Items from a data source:
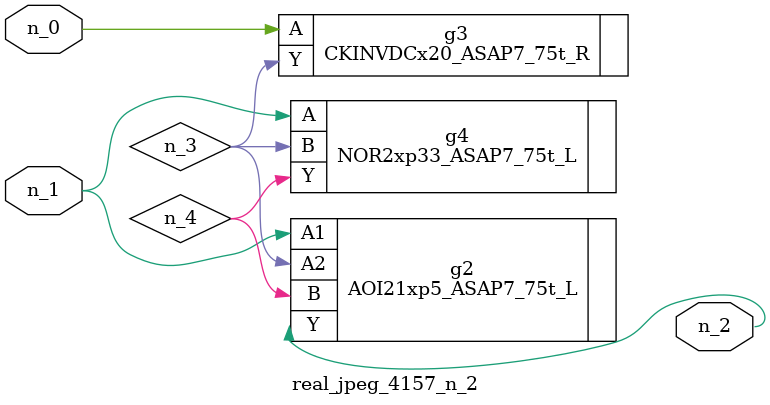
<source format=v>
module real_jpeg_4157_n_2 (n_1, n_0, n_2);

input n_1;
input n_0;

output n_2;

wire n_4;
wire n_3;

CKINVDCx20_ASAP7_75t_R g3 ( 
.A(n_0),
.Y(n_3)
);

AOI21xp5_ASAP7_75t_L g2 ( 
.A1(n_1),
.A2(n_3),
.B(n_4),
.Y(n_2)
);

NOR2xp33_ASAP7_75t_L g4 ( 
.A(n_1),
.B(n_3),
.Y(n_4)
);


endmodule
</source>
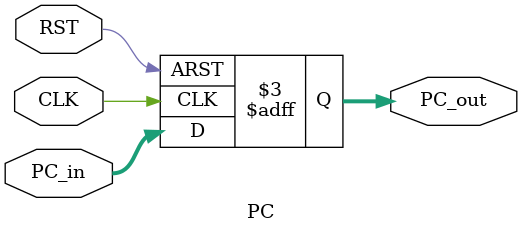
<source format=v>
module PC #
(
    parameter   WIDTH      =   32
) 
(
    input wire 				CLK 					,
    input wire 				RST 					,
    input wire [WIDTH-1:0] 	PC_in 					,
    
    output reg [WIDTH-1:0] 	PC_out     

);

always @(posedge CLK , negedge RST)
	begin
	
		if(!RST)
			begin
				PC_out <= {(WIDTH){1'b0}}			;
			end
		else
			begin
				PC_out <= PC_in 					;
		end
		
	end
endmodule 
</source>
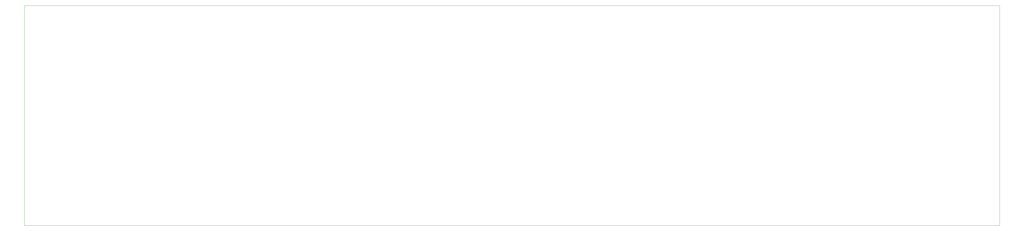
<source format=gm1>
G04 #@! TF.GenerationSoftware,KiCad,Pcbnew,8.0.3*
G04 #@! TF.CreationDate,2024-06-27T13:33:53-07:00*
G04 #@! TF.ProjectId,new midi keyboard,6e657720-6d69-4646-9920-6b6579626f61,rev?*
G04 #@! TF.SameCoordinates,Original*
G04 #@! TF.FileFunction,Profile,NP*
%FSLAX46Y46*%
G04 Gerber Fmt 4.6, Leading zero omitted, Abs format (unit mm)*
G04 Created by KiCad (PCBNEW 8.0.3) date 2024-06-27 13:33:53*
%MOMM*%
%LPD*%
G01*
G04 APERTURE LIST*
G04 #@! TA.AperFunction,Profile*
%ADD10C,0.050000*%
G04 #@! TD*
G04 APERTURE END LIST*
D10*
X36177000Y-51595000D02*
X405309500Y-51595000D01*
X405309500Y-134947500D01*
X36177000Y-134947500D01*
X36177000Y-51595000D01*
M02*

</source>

## What the exercise asks:
Where the word "LIST" appears in a line of the entries, copy that line.

## Exercise response:
G04 APERTURE LIST*
G04 APERTURE END LIST*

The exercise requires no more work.